For 1980, the Phoenix was downsized and moved to the front-wheel drive X platform, and was available as a 2-door coupe or a 5-door hatchback. It was the first front-wheel drive production model from Pontiac. The base and LJ models were still available for this generation, as was the SJ trim package; the SJ package was made as a full trim level for 1982. There was a minor exterior refresh and a new PJ model for 1983, followed by a name change for the LJ and SJ to LE and SE, respectively, for the 1984 model year.

Available engines were a 2.5 L Iron Duke 4-cylinder, carried over from the previous Phoenix, and a new 2.8 L LE2 V6, both of which were mated to a standard 4-speed manual transmission or optional 3-speed automatic. The high-output 2.8 L LH7 V6 was standard on the Phoenix SJ/SE for 1982 and was available as an option for all other Phoenix models.

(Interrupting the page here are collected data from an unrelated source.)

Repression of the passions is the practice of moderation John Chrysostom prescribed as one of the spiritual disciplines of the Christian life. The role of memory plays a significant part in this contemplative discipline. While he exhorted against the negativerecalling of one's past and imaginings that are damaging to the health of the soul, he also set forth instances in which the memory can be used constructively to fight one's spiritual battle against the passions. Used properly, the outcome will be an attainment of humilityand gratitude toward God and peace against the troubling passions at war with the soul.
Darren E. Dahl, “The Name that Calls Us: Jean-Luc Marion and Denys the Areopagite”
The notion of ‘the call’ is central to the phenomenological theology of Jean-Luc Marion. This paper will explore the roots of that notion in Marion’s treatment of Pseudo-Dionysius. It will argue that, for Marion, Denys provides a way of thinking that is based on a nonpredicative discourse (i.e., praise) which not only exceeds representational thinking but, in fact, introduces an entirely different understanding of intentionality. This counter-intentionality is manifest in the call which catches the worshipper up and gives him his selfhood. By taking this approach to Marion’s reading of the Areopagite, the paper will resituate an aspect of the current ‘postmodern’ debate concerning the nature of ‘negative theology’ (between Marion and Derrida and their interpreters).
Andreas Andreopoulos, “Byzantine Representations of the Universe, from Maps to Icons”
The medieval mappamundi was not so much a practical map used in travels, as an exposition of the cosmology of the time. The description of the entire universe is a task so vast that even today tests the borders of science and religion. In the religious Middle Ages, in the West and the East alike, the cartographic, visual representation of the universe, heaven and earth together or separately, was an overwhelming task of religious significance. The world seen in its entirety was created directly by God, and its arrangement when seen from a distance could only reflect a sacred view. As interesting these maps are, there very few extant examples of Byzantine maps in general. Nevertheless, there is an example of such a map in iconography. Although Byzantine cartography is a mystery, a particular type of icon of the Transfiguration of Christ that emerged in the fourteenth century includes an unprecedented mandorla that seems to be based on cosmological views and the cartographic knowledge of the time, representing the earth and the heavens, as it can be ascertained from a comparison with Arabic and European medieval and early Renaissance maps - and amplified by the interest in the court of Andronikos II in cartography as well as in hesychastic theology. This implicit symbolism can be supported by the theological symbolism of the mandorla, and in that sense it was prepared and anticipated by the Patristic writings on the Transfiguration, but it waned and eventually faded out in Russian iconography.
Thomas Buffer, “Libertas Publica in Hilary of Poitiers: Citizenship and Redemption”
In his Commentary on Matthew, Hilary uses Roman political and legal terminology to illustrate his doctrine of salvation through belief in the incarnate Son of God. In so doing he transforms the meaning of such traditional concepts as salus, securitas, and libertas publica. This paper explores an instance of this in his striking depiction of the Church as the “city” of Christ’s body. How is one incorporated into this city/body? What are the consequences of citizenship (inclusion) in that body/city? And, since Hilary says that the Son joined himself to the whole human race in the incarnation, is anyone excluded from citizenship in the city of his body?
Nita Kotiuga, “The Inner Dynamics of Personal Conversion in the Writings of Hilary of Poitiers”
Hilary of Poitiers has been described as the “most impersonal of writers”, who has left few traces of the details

As with its sister cars (the Chevrolet Citation, Buick Skylark and Oldsmobile Omega), the Phoenix's image suffered because of poor workmanship, two recalls for 1981, and a dangerous tendency for the car to lock the rear wheels upon emergency braking (1980 models only).

The Phoenix was replaced for 1985 by a revived Grand Am on the front-wheel drive GM N-body platform, while the Phoenix's basic architecture lived on under the A-body Pontiac 6000, which was introduced in 1982.